LLMWatch — Agentic LLM Quality Observatory on Splunk

Inspiration

LLM answer quality degrades silently. A model update, a prompt change, or a drifting RAG index can drop groundedness 20–50% with no error, no red dashboard, no alert — teams find out from customer complaints, not telemetry. Splunk already watches infrastructure at terabyte scale; LLMWatch points that same machinery at answer quality and adds an agent that acts.

What it does

LLMWatch instruments every LLM call into Splunk, then runs a closed-loop agent:

SENSE — reads quality signal from Splunk (MCP Server on Cloud, REST on local Enterprise)
DETECT — current hour vs 24h baseline, including silent drift
INVESTIGATE — root-causes failing calls with a Splunk hosted model (gpt-oss)
DECIDE & ACT — rolls back the bad model, behind a human-approval gate
LOG — writes its decision back to Splunk as an audit trail

Three Dashboard Studio dashboards visualize the quality observatory, regression investigation, and cost-vs-quality.

How we built it

A Python package: collector (HEC ingestion), judge (hosted-model LLM-as-judge + root cause), mcp_client (MCP/JSON-RPC with the streamable-HTTP initialize handshake), splunk_rest (REST search), agent (the control loop), actions (rollback/reroute/incident + approval gate). Quality = groundedness scored 0–1; SPL drives all analytics; Splunk Alerts fire the agent. Verified live end-to-end on Splunk Enterprise 10.4.

Challenges we ran into

Splunk 10.4 Dashboard Studio uses a new tabs/layoutDefinitions schema; the older layout.type/structure form plus a malformed hiddenElements meta caused "Layout undefined is not defined." Fixed by matching Splunk's own shipped dashboard format.
The Splunk MCP Server requires the streamable-HTTP initialize handshake before any tools/call.
Splunk's bubble chart maps columns positionally (x, y, size, category last).

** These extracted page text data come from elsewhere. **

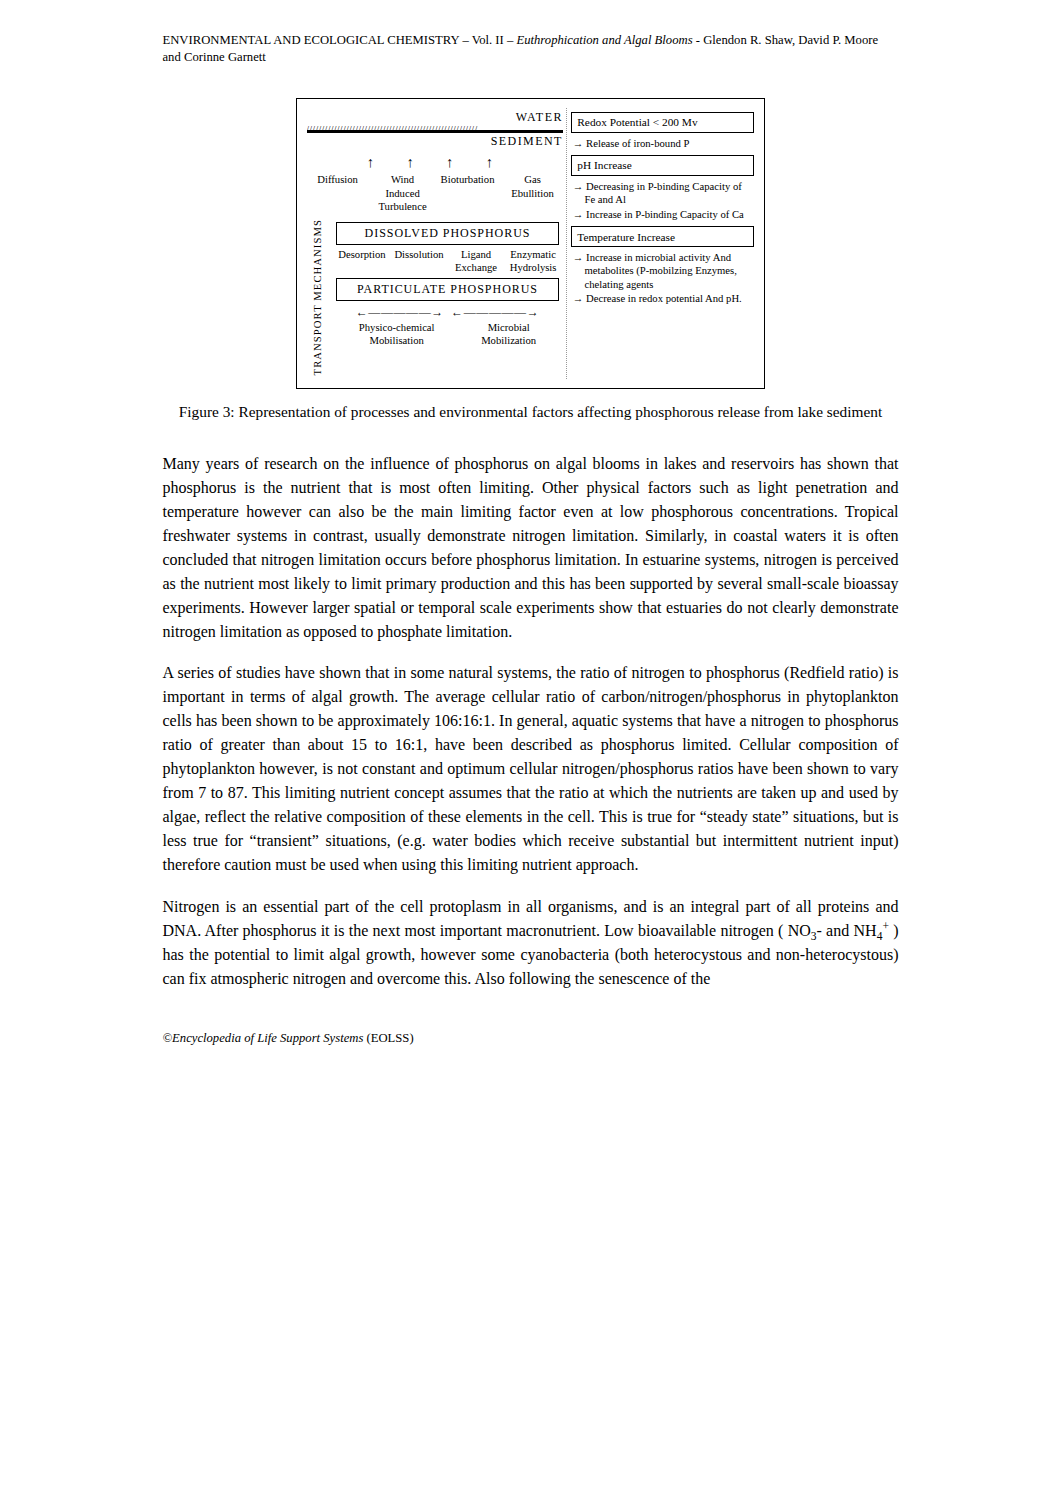ENVIRONMENTAL AND ECOLOGICAL CHEMISTRY – Vol. II – Euthrophication and Algal Blooms - Glendon R. Shaw, David P. Moore and Corinne Garnett
| WATER //////////////////////////////////////////////////////// SEDIMENT ↑↑↑↑ Diffusion Wind Induced Turbulence Bioturbation Gas Ebullition / TRANSPORT MECHANISMS / DISSOLVED PHOSPHORUS Desorption Dissolution Ligand Exchange Enzymatic Hydrolysis PARTICULATE PHOSPHORUS ←—————→ ←—————→ Physico-chemical Mobilisation Microbial Mobilization / | Redox Potential < 200 Mv Release of iron-bound P pH Increase Decreasing in P-binding Capacity of Fe and Al Increase in P-binding Capacity of Ca Temperature Increase Increase in microbial activity And metabolites (P-mobilzing Enzymes, chelating agents Decrease in redox potential And pH. |
Figure 3: Representation of processes and environmental factors affecting phosphorous release from lake sediment
Many years of research on the influence of phosphorus on algal blooms in lakes and reservoirs has shown that phosphorus is the nutrient that is most often limiting. Other physical factors such as light penetration and temperature however can also be the main limiting factor even at low phosphorous concentrations. Tropical freshwater systems in contrast, usually demonstrate nitrogen limitation. Similarly, in coastal waters it is often concluded that nitrogen limitation occurs before phosphorus limitation. In estuarine systems, nitrogen is perceived as the nutrient most likely to limit primary production and this has been supported by several small-scale bioassay experiments. However larger spatial or temporal scale experiments show that estuaries do not clearly demonstrate nitrogen limitation as opposed to phosphate limitation.
A series of studies have shown that in some natural systems, the ratio of nitrogen to phosphorus (Redfield ratio) is important in terms of algal growth. The average cellular ratio of carbon/nitrogen/phosphorus in phytoplankton cells has been shown to be approximately 106:16:1. In general, aquatic systems that have a nitrogen to phosphorus ratio of greater than about 15 to 16:1, have been described as phosphorus limited. Cellular composition of phytoplankton however, is not constant and optimum cellular nitrogen/phosphorus ratios have been shown to vary from 7 to 87. This limiting nutrient concept assumes that the ratio at which the nutrients are taken up and used by algae, reflect the relative composition of these elements in the cell. This is true for “steady state” situations, but is less true for “transient” situations, (e.g. water bodies which receive substantial but intermittent nutrient input) therefore caution must be used when using this limiting nutrient approach.
Nitrogen is an essential part of the cell protoplasm in all organisms, and is an integral part of all proteins and DNA. After phosphorus it is the next most important macronutrient. Low bioavailable nitrogen ( NO3- and NH4+ ) has the potential to limit algal growth, however some cyanobacteria (both heterocystous and non-heterocystous) can fix atmospheric nitrogen and overcome this. Also following the senescence of the
©Encyclopedia of Life Support Systems (EOLSS)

Accomplishments that we're proud of

A real, verified agentic loop on Splunk — not a mockup. On a live instance it caught a 52% groundedness drop, root-caused it to auth-domain prompts, and rolled back v2.3 → v2.2 autonomously, logging the decision back to Splunk. Responsible autonomy: human-approval gate + full audit trail. 9 unit tests; runs offline in ~5 seconds.

What we learned

Groundedness is the LLM metric nobody monitors — and it's exactly what Splunk observability + hosted models are good at. Closing the loop (act, not just alert) is what makes it agentic ops.